A Alger, Bouteflika ne manquera certainement pas d’exposer à son hôte le plan proposé par l’Algérie axé sur une approche globale qui offrira au peuple malien les moyens d’imposer son choix de manière libre. Théoriquement, les deux pays semblent en phase.
L’ambassadeur de France à Alger évoque une concertation étroite et régulière entre les pays concernés, mais ne dit pas dans quel sens. Même lorsqu’il parle d’ «approche commune qui s’étend à l’ensemble de la communauté internationale», cela ne veut absolument pas dire que l’Algérie est incluse. Les Algériens aimeraient bien connaître la recette française qui va «rétablir le pouvoir central à Bamako et éradiquer le terrorisme et les trafics d’armes et de drogue du nord du Mali». «Nous parlons d’enjeux majeurs pour la stabilité régionale et internationale, qui concernent bien plus que nos deux États et qui ont fait l’objet d’un consensus lors du vote de la résolution 2071 du Conseil de sécurité des Nations unies.
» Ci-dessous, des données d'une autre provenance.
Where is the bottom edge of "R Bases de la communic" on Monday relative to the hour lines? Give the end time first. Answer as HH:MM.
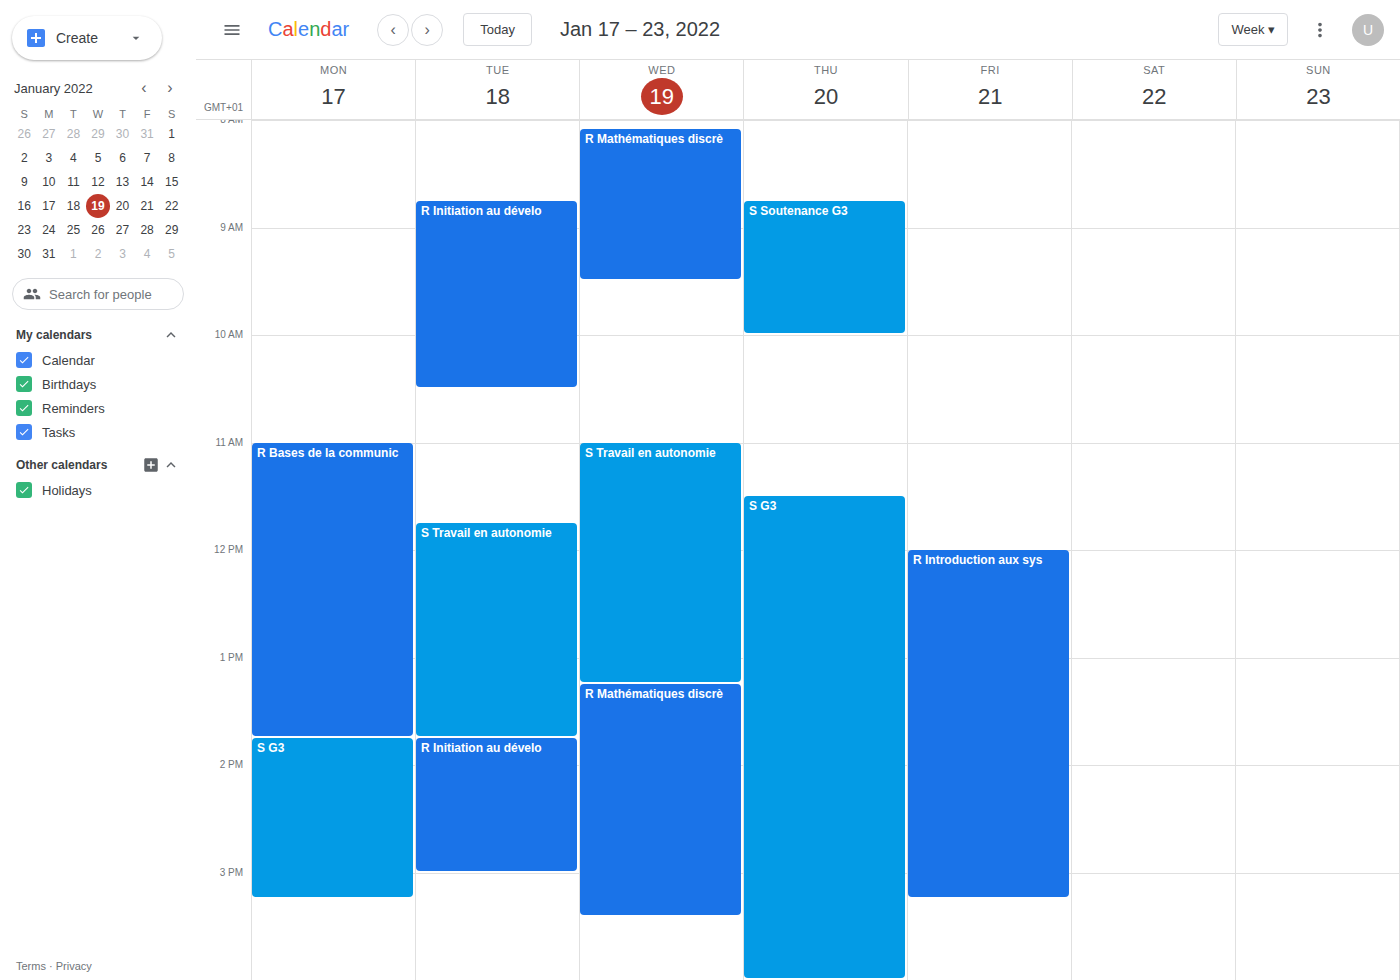
13:45 -- neither: three quarters of the way from the 13:00 line to the 14:00 line.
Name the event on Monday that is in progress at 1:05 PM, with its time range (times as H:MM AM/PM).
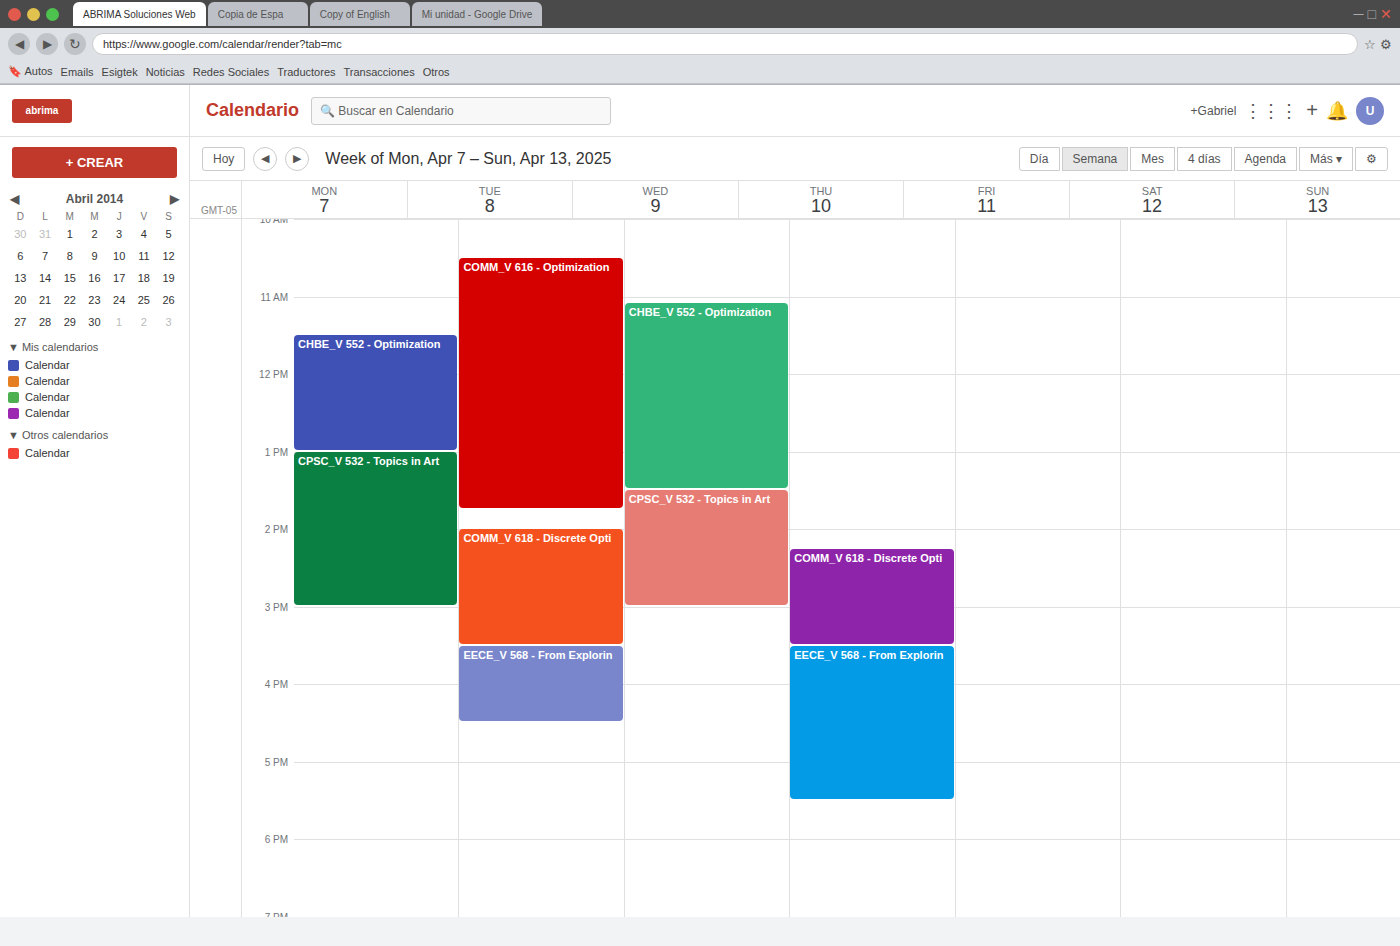
"CPSC_V 532 - Topics in Art", 1:00 PM to 3:00 PM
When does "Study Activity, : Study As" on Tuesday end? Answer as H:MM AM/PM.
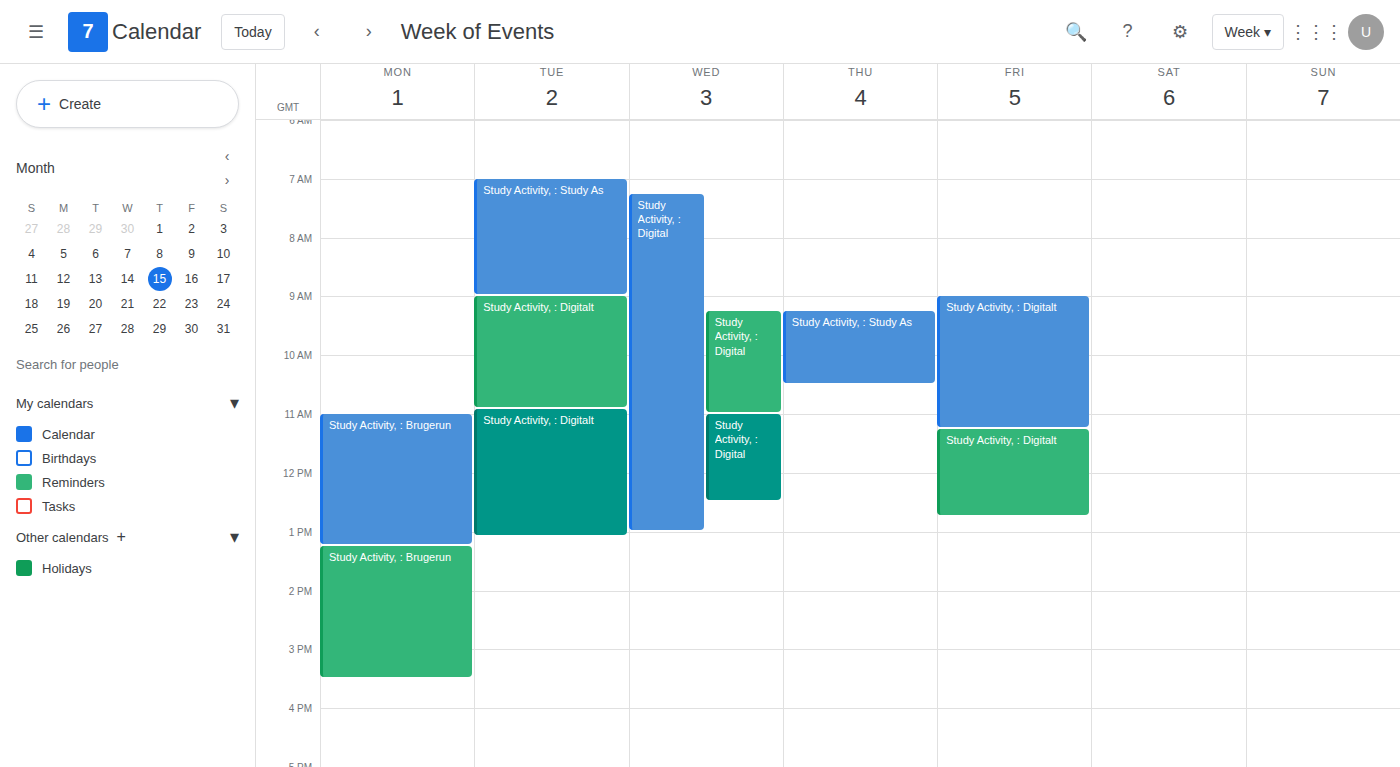
9:00 AM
On ne peut pas faire comme si les autres pays, et notamment les pays subsahariens, directement menacés par le terrorisme, n’existaient pas et n’avaient pas demandé l’aide de la communauté internationale», a déclaré l’ambassadeur.
Les propos sont trop académiques pour pouvoir refléter une triste réalité, mais le diplomate ne pouvait pas s’offrir le luxe d’appeler les choses par leur nom.